APN Outdoor
- Founded: 2004; 22 years ago
- Defunct: 2018
- Headquarters: Sydney, Australia
- Products: Outdoor advertising
- Parent: JCDecaux
- Website: www.apnoutdoor.com.au

= APN Outdoor =

Australian company

APN Outdoor was an Australian outdoor advertising company based in Sydney, Australia.

==History==

Former APN Outdoor logo

APN Outdoor was founded by APN News & Media in 2004 when it consolidated the operations of its acquired outdoor ad firms Cody, Australian Posters and Buspak.

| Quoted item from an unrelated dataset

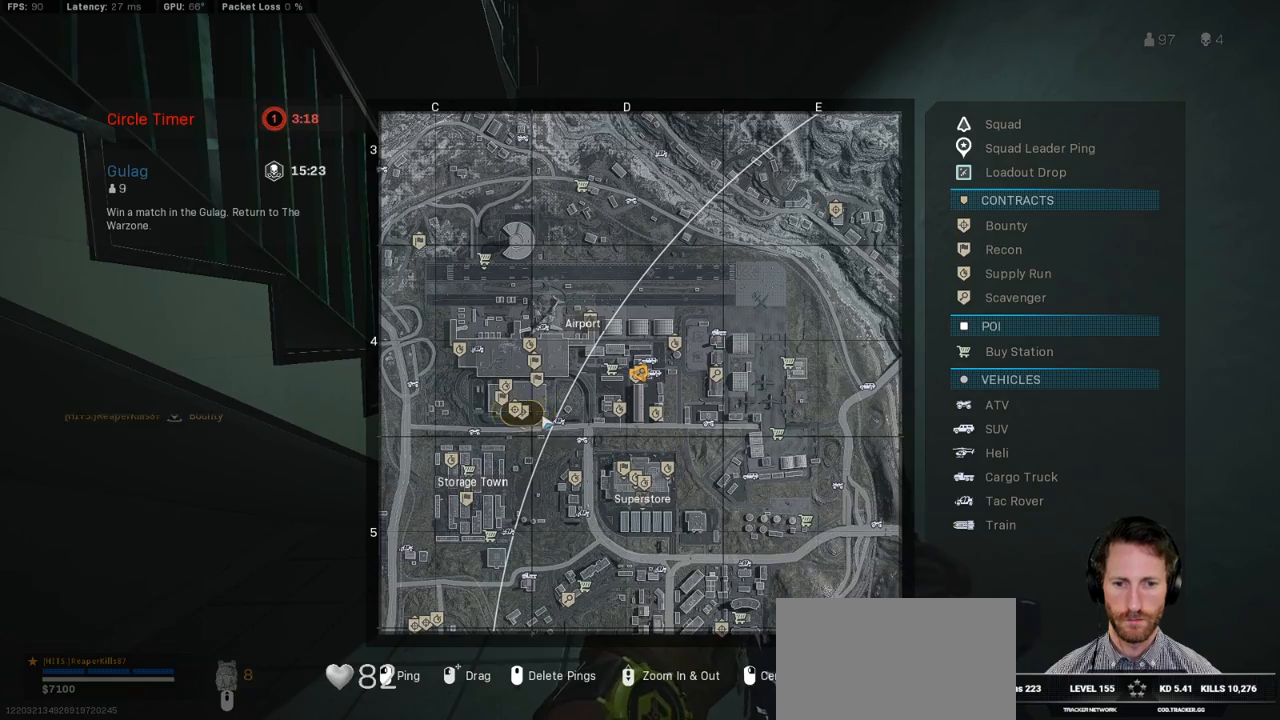
{"keys": ["shift", "w"], "mouse": [], "events": [[183, "tab", "up"], [200, "w", "down"], [383, "shift", "down"]]}
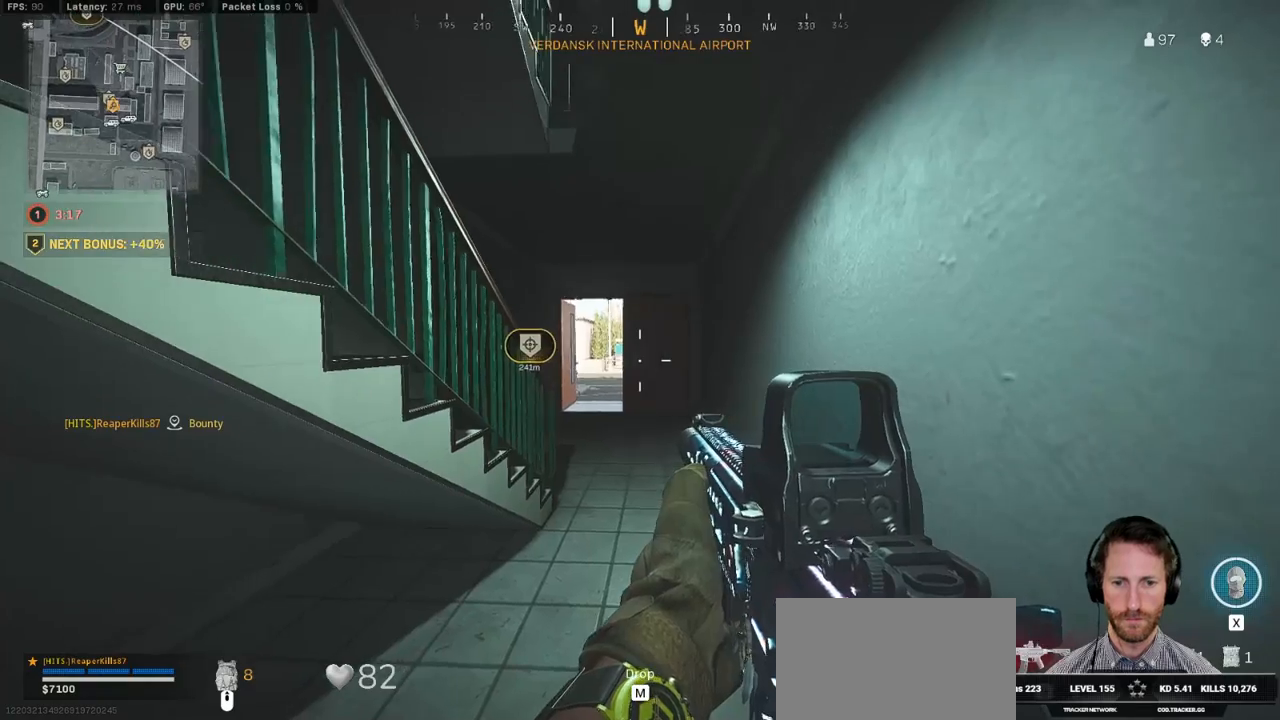
{"keys": ["shift", "w"], "mouse": [], "events": [[167, "shift", "up"], [200, "w", "up"], [333, "shift", "down"], [333, "w", "down"]]}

In 2011, APN News & Media sold half the business to Quadrant Private Equity, and in 2015 sold the other half. This severed business links from APN News & Media, despite retaining the name "APN", which caused some confusion in the market until APN News & Media rebranded as Here, There & Everywhere in 2017.

The business was listed on the Australian Securities Exchange in 2014. At the time of listing, Quadrant retained a 20% stake in the company and management held 2.5%.

Richard Herring was CEO of the company from its founding until retiring after 22 years in 2017. James Warburton became CEO in 2017.

In 2017, APN Outdoor planned to merge with rival outdoor advertising company oOh!media, however was aborted after the Australian Competition & Consumer Commission raised preliminary concerns.

In June 2018, JCDecaux made a takeover bid worth $1.1 billion, suggesting APN Outdoor would complement the former's existing Australian assets. The takeover was approved in late 2018, shortly after which APN Outdoor ceased trading on the ASX and became a subsidiary of JCDecaux with the latter's branding adopted.